An acquisition surveyor will charge a fee of between 0.5 % to 3 % of the total cost of purchase. Solicitor’s fees are generally between 0.5% to 1.25% of the value of the transaction. You also may need a commercial mortgage to finance your property purchase.

Business Rates
Business rates are based on the rateable value. These valuations are carried out by The Valuation Office Agency (VOA). These are revised on a periodic basis.

Others costs involved
Insurance, repairs, maintenance, running costs or Service charge (lighting, heating, any cleaning services etc), Stamp Duty Land Tax (SDLT), deposit…

It may be necessary to obtain a commercial mortgage in order to finance your property purchase.

The first step that you need to take is to find a lender who can offer you the best deal, whether it’s from a major bank or a building society.
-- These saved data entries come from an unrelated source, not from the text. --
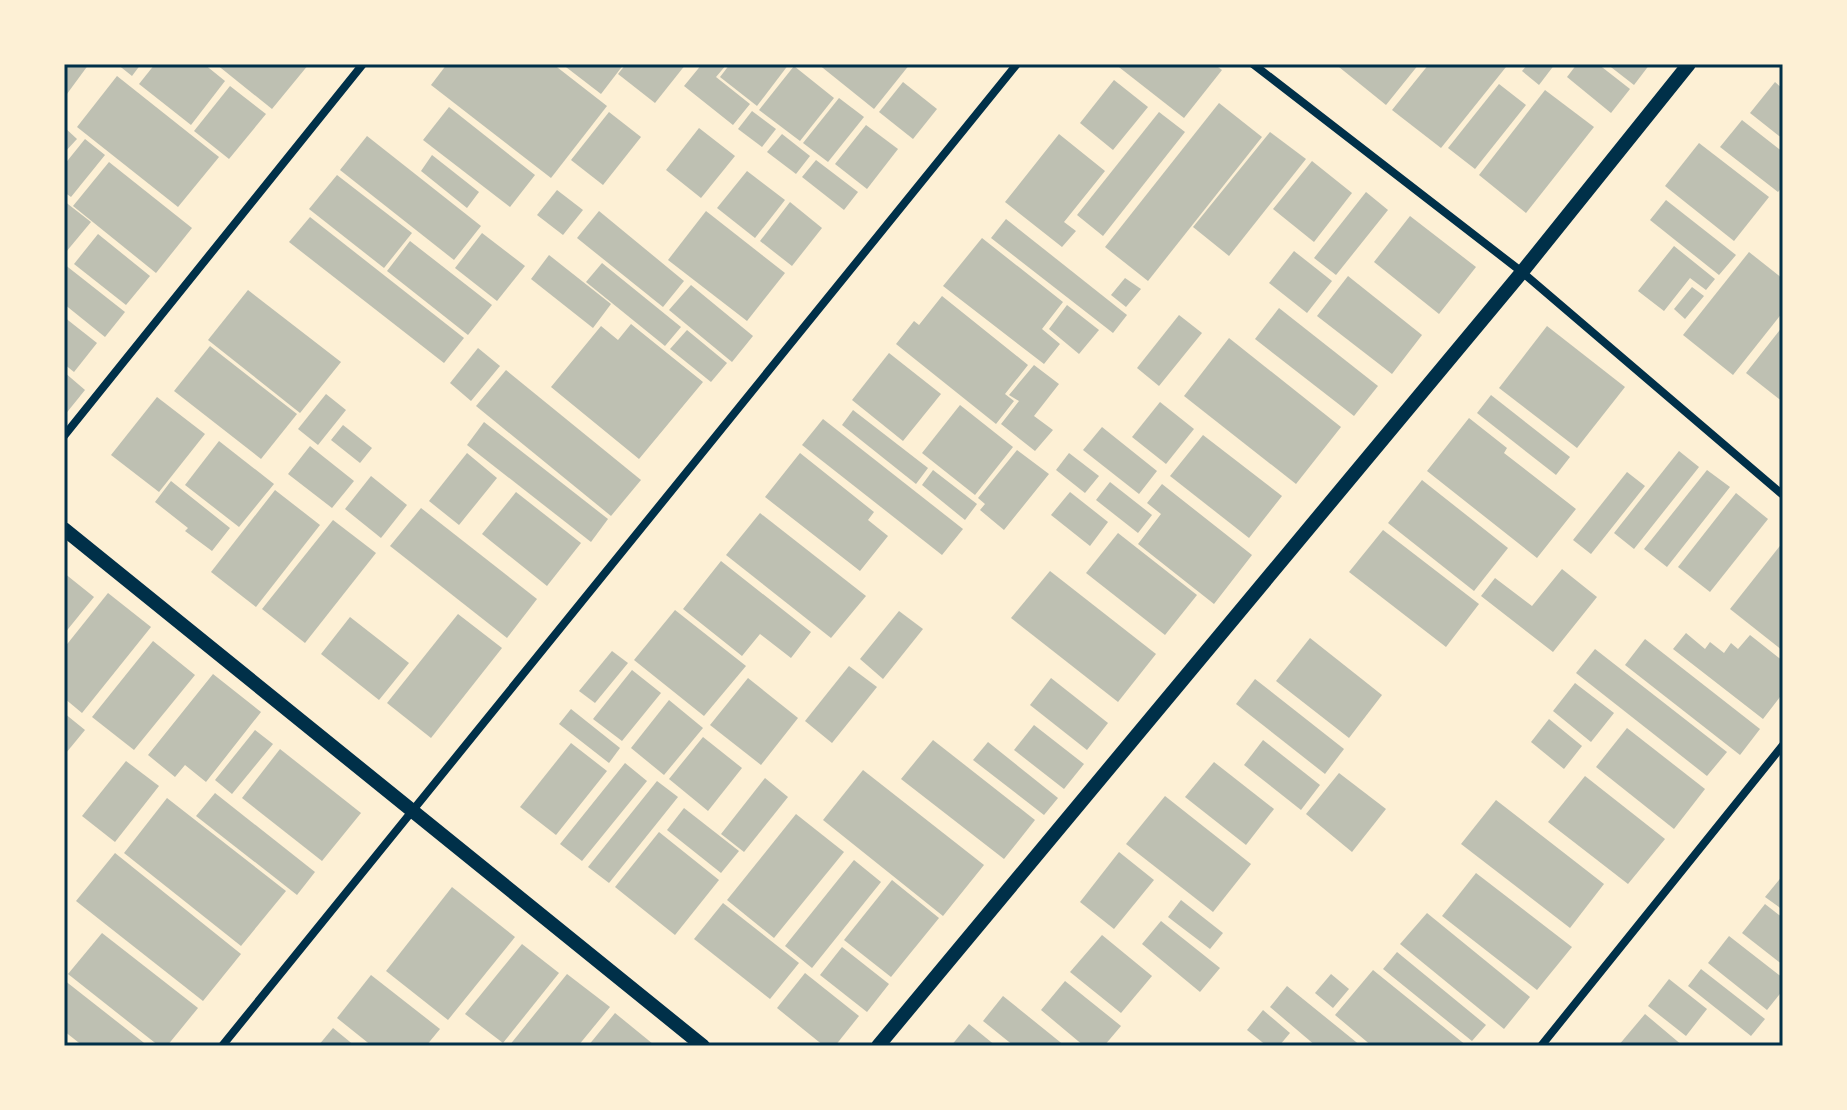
<svg xmlns="http://www.w3.org/2000/svg" width="1847" height="1110" font-family="'Exo 2',sans-serif">
<style>
.building{fill:#bec0b2}
.lines{fill:none;stroke-linecap:round;stroke-linejoin:round}
.minor{stroke:#003049;stroke-width:8}
.tertiary{stroke:#003049;stroke-width:14}
.neatline{fill:none;stroke:#003049;stroke-width:3}
</style>
<rect width="100%" height="100%" fill="#fdf0d5"/>
<g class="building">
<polygon points="64,64 89,64 64,98"/>
<polygon points="117,64 141,64 132,76"/>
<polygon points="155,64 204,64 225,81 191,125 139,84"/>
<polygon points="216,64 309,64 272,109"/>
<polygon points="447,64 553,64 607,106 551,178 431,85"/>
<polygon points="562,64 624,64 601,94"/>
<polygon points="626,64 686,64 655,103 618,74"/>
<polygon points="702,64 727,64 716,77 750,104 733,125 684,86"/>
<polygon points="730,64 789,64 757,106 720,77"/>
<polygon points="818,64 910,64 874,109"/>
<polygon points="1115,64 1214,64 1222,70 1184,118"/>
<polygon points="1342,64 1419,64 1386,105 1339,67"/>
<polygon points="1429,64 1502,64 1506,67 1441,148 1392,110"/>
<polygon points="1528,64 1555,64 1539,85 1522,71"/>
<polygon points="1577,64 1598,64 1630,89 1611,113 1567,77"/>
<polygon points="1607,64 1650,64 1634,85"/>
<polygon points="794,66 834,98 800,141 759,110"/>
<polygon points="117,76 219,157 178,207 77,127"/>
<polygon points="1114,80 1148,107 1113,150 1080,123"/>
<polygon points="903,82 937,109 913,139 879,112"/>
<polygon points="1775,82 1783,89 1783,139 1750,113"/>
<polygon points="1499,84 1526,105 1475,169 1448,148"/>
<polygon points="230,86 266,114 229,159 194,131"/>
<polygon points="1545,90 1594,127 1526,213 1479,175"/>
<polygon points="839,98 864,117 828,162 803,143"/>
<polygon points="1219,103 1262,137 1148,281 1105,247"/>
<polygon points="449,107 535,175 510,207 423,140"/>
<polygon points="752,111 776,129 762,147 738,129"/>
<polygon points="609,112 641,137 603,185 571,160"/>
<polygon points="1159,112 1185,132 1103,236 1077,215"/>
<polygon points="1742,120 1783,152 1783,186 1778,192 1720,147"/>
<polygon points="866,125 898,149 867,189 835,164"/>
<polygon points="64,127 77,139 64,153"/>
<polygon points="699,128 735,156 701,198 666,170"/>
<polygon points="1270,132 1306,159 1229,256 1193,227"/>
<polygon points="782,134 810,156 796,174 767,152"/>
<polygon points="1059,134 1105,171 1064,222 1076,231 1062,247 1005,202"/>
<polygon points="367,136 481,226 454,260 340,170"/>
<polygon points="85,139 105,155 71,197 64,192 64,165"/>
<polygon points="1699,143 1769,197 1734,241 1665,186"/>
<polygon points="432,155 479,192 467,208 421,171"/>
<polygon points="816,160 858,192 844,210 802,177"/>
<polygon points="1312,161 1352,193 1314,242 1273,209"/>
<polygon points="109,162 192,228 156,273 73,206"/>
<polygon points="747,171 785,200 755,238 717,208"/>
<polygon points="337,175 412,233 384,268 309,209"/>
<polygon points="557,190 583,210 563,235 537,215"/>
<polygon points="1366,192 1388,210 1336,275 1314,258"/>
<polygon points="1666,200 1736,255 1719,275 1650,220"/>
<polygon points="64,201 91,222 66,252 64,250"/>
<polygon points="790,202 822,228 792,266 760,241"/>
<polygon points="599,211 684,281 663,307 577,238"/>
<polygon points="706,211 785,273 747,321 668,260"/>
<polygon points="1410,216 1476,267 1439,314 1374,262"/>
<polygon points="310,217 464,338 444,363 289,242"/>
<polygon points="1006,219 1127,315 1113,333 991,238"/>
<polygon points="482,233 525,266 497,301 455,268"/>
<polygon points="98,234 150,276 126,305 74,264"/>
<polygon points="982,238 1063,302 1042,329 1060,344 1044,364 943,286"/>
<polygon points="410,241 492,305 468,335 387,271"/>
<polygon points="1674,246 1715,279 1706,290 1690,278 1664,311 1638,291"/>
<polygon points="1294,251 1332,281 1307,313 1269,283"/>
<polygon points="1749,252 1783,279 1783,312 1733,375 1683,335"/>
<polygon points="549,255 611,304 593,328 531,279"/>
<polygon points="602,263 681,327 665,346 586,282"/>
<polygon points="64,264 125,312 105,337 64,304"/>
<polygon points="1348,276 1422,335 1392,374 1317,316"/>
<polygon points="1125,278 1141,289 1126,307 1111,295"/>
<polygon points="691,285 753,336 732,362 669,310"/>
<polygon points="1692,287 1704,296 1685,319 1674,309"/>
<polygon points="248,290 341,362 300,413 208,340"/>
<polygon points="942,296 1028,365 1005,394 1014,401 996,424 896,344 914,321 919,325"/>
<polygon points="1067,305 1099,330 1079,354 1049,329"/>
<polygon points="1279,308 1378,386 1354,416 1255,339"/>
<polygon points="1179,315 1202,333 1159,386 1137,368"/>
<polygon points="64,317 97,343 74,372 64,364"/>
<polygon points="631,324 703,382 639,459 551,387 601,326 618,340"/>
<polygon points="1547,326 1625,387 1577,448 1499,388"/>
<polygon points="1783,326 1783,402 1746,373"/>
<polygon points="687,330 727,363 711,382 670,349"/>
<polygon points="1229,338 1341,427 1296,484 1184,396"/>
<polygon points="210,346 297,414 261,459 174,391"/>
<polygon points="478,348 500,366 471,401 450,383"/>
<polygon points="889,353 941,394 903,441 852,400"/>
<polygon points="1034,365 1059,384 1034,416 1053,430 1035,451 1001,424 1019,401 1009,395"/>
<polygon points="506,370 641,480 611,516 476,406"/>
<polygon points="64,372 85,390 64,416"/>
<polygon points="326,394 346,410 318,445 298,429"/>
<polygon points="1491,395 1570,457 1556,475 1477,413"/>
<polygon points="157,397 205,434 159,492 111,455"/>
<polygon points="1160,402 1194,429 1166,464 1132,437"/>
<polygon points="960,405 1013,447 975,495 922,453"/>
<polygon points="853,410 928,468 916,484 842,425"/>
<polygon points="1469,418 1507,448 1504,453 1576,509 1537,558 1427,471"/>
<polygon points="823,419 963,529 942,555 802,445"/>
<polygon points="484,422 608,519 591,542 467,445"/>
<polygon points="343,425 372,448 360,463 331,440"/>
<polygon points="1102,427 1157,471 1139,494 1083,450"/>
<polygon points="1203,435 1282,496 1249,538 1170,476"/>
<polygon points="219,441 274,484 239,527 185,485"/>
<polygon points="310,446 354,481 332,508 288,474"/>
<polygon points="1017,450 1049,474 1004,530 980,510 985,504 978,498"/>
<polygon points="1679,451 1699,467 1634,549 1614,533"/>
<polygon points="467,453 497,478 459,525 429,501"/>
<polygon points="800,453 874,512 868,520 888,536 860,571 765,497"/>
<polygon points="1069,453 1099,476 1085,493 1056,470"/>
<polygon points="933,470 977,504 965,520 922,485"/>
<polygon points="1707,470 1730,487 1667,567 1644,549"/>
<polygon points="1627,472 1645,486 1591,554 1573,540"/>
<polygon points="371,476 407,505 381,538 345,509"/>
<polygon points="1422,480 1508,548 1474,591 1388,523"/>
<polygon points="171,481 230,528 212,551 185,531 188,528 155,502"/>
<polygon points="1110,482 1152,515 1138,533 1096,500"/>
<polygon points="1162,484 1252,555 1214,604 1138,544 1161,514 1147,503"/>
<polygon points="275,490 320,525 256,607 211,572"/>
<polygon points="516,492 581,543 547,586 482,534"/>
<polygon points="1070,492 1108,522 1090,546 1051,515"/>
<polygon points="1736,493 1768,519 1710,592 1678,567"/>
<polygon points="421,508 537,599 507,638 390,546"/>
<polygon points="760,513 866,596 831,638 726,555"/>
<polygon points="333,520 376,553 305,643 262,609"/>
<polygon points="1383,530 1479,604 1446,647 1349,572"/>
<polygon points="1118,533 1197,595 1165,635 1086,573"/>
<polygon points="1783,542 1783,651 1730,609"/>
<polygon points="721,561 811,632 791,658 760,634 742,656 683,609"/>
<polygon points="1562,569 1597,597 1553,652 1481,596 1495,578 1532,606"/>
<polygon points="1050,571 1156,654 1118,702 1011,618"/>
<polygon points="64,573 94,597 64,634"/>
<polygon points="108,593 151,627 82,713 64,698 64,648"/>
<polygon points="675,610 746,666 704,716 634,660"/>
<polygon points="899,611 923,629 883,679 860,659"/>
<polygon points="458,614 502,648 431,738 387,703"/>
<polygon points="350,617 409,663 379,700 321,654"/>
<polygon points="1686,633 1705,649 1710,642 1724,653 1731,643 1738,649 1750,635 1783,661 1783,693 1763,719 1673,649"/>
<polygon points="1310,638 1382,695 1349,738 1276,681"/>
<polygon points="1645,639 1760,729 1740,755 1625,665"/>
<polygon points="153,641 195,675 134,750 92,717"/>
<polygon points="1595,649 1727,752 1707,776 1576,673"/>
<polygon points="612,651 628,663 595,703 579,691"/>
<polygon points="849,666 877,687 832,743 805,721"/>
<polygon points="632,670 661,693 622,741 593,719"/>
<polygon points="213,674 261,712 206,782 185,765 175,777 148,755"/>
<polygon points="748,678 798,718 761,765 710,725"/>
<polygon points="1051,678 1108,723 1087,750 1030,705"/>
<polygon points="1255,679 1344,749 1325,774 1236,704"/>
<polygon points="1575,683 1614,713 1591,742 1553,711"/>
<polygon points="669,700 703,728 664,775 631,748"/>
<polygon points="571,709 620,748 609,763 559,724"/>
<polygon points="64,713 85,730 66,753 64,752"/>
<polygon points="1549,719 1582,746 1564,769 1531,742"/>
<polygon points="1034,725 1084,764 1064,789 1014,750"/>
<polygon points="1627,728 1705,789 1674,829 1596,767"/>
<polygon points="255,730 273,744 232,794 215,780"/>
<polygon points="703,737 742,768 708,811 669,779"/>
<polygon points="933,740 1035,820 1004,859 901,779"/>
<polygon points="1263,740 1320,785 1301,810 1244,765"/>
<polygon points="988,742 1058,798 1044,815 973,760"/>
<polygon points="571,743 607,771 556,835 520,807"/>
<polygon points="280,749 361,813 322,861 242,798"/>
<polygon points="126,761 159,786 115,842 82,816"/>
<polygon points="1214,762 1274,809 1246,845 1185,797"/>
<polygon points="625,763 647,781 582,861 560,844"/>
<polygon points="863,770 984,865 943,916 823,820"/>
<polygon points="1339,773 1386,809 1352,852 1306,814"/>
<polygon points="1585,776 1665,839 1628,884 1548,822"/>
<polygon points="765,778 788,797 744,852 721,834"/>
<polygon points="657,781 678,797 609,883 588,867"/>
<polygon points="215,793 315,872 297,895 196,816"/>
<polygon points="1165,796 1251,864 1213,912 1126,844"/>
<polygon points="167,798 286,891 241,946 124,853"/>
<polygon points="1496,800 1604,884 1570,928 1461,844"/>
<polygon points="684,808 739,851 721,873 667,830"/>
<polygon points="796,814 844,852 774,938 727,900"/>
<polygon points="659,832 719,880 675,935 615,887"/>
<polygon points="1119,852 1154,880 1114,929 1080,902"/>
<polygon points="115,853 241,954 203,1001 76,901"/>
<polygon points="854,860 881,882 812,968 785,946"/>
<polygon points="1476,873 1572,947 1537,990 1442,916"/>
<polygon points="1783,875 1783,910 1765,897"/>
<polygon points="892,880 939,918 891,977 844,940"/>
<polygon points="452,887 515,937 448,1020 386,971"/>
<polygon points="1181,900 1223,933 1210,949 1168,917"/>
<polygon points="723,903 799,963 770,999 694,939"/>
<polygon points="1765,904 1783,918 1783,965 1742,933"/>
<polygon points="1427,913 1530,997 1504,1029 1400,944"/>
<polygon points="1161,921 1220,968 1200,992 1142,944"/>
<polygon points="102,933 198,1008 167,1046 159,1046 68,974"/>
<polygon points="1102,935 1152,976 1121,1013 1070,972"/>
<polygon points="1729,936 1783,978 1783,990 1767,1010 1708,963"/>
<polygon points="522,944 559,973 503,1043 465,1014"/>
<polygon points="842,947 889,984 867,1012 820,975"/>
<polygon points="1397,952 1486,1025 1472,1041 1383,969"/>
<polygon points="1701,969 1765,1019 1751,1036 1688,986"/>
<polygon points="1373,970 1467,1046 1372,1046 1335,1015"/>
<polygon points="805,973 859,1016 835,1046 824,1046 777,1008"/>
<polygon points="567,974 610,1007 578,1046 509,1046"/>
<polygon points="1331,974 1349,989 1333,1008 1315,993"/>
<polygon points="371,975 440,1029 426,1046 372,1046 337,1018"/>
<polygon points="1669,979 1707,1009 1686,1036 1648,1006"/>
<polygon points="64,980 148,1046 83,1046 64,1031"/>
<polygon points="1065,981 1121,1026 1104,1046 1084,1046 1041,1010"/>
<polygon points="1287,986 1361,1046 1316,1046 1270,1007"/>
<polygon points="1003,996 1065,1046 1014,1046 983,1021"/>
<polygon points="1263,1010 1290,1033 1279,1046 1267,1046 1247,1030"/>
<polygon points="615,1013 653,1044 652,1046 588,1046"/>
<polygon points="1645,1014 1683,1046 1618,1046"/>
<polygon points="969,1024 996,1046 951,1046"/>
<polygon points="333,1028 355,1046 318,1046"/>
</g>
<g class="lines">
<g class="minor">
<polyline points="1253,64 1522,272 1783,495"/>
<polyline points="64,436 363,64"/>
<polyline points="222,1046 1017,64"/>
<polyline points="1541,1046 1783,745"/>
</g>
<g class="tertiary">
<polyline points="64,529 703,1046"/>
<polyline points="878,1046 1522,272 1689,64"/>
</g>
</g>
<rect width="1847" height="1110" fill="none" stroke="#fdf0d5" stroke-width="132"/>
<rect x="66" y="66" width="1715" height="978" class="neatline"/>
</svg>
It may be worth seeking professional help from a commercial mortgage broker to meet your business needs. Many commercial brokers specialise in specific sectors and therefore the obvious choice would be to choose the one who has specialist market knowledge in the sector of your business. A commercial broker is constantly monitoring the market to ensure you are benefiting from the best deal.

Contact us where we can put you in touch with our preferred mortgage brokers.

You may want to investigate whether there are any capital allowances available for you to reclaim. You can reclaim expenditure on your commercial property against your overall tax liability.

Please contact us for more advice.

When you have found the commercial property that meets your business needs, it is highly recommended that you compare the price within your chosen locations. If you are satisfied with the sale price, then proceed to make a written offer to the seller. This will usually be submitted through our Commercial Estate Agents.
Until contracts have been exchanged, the vendor can opt to sell to another interested party, unless a lockout agreement has been entered into.

Completion typically follows a month later but can be varied prior to exchange of contracts and will be clearly set out in the HOTS. This is when you pay the remaining balance and the contract is complete.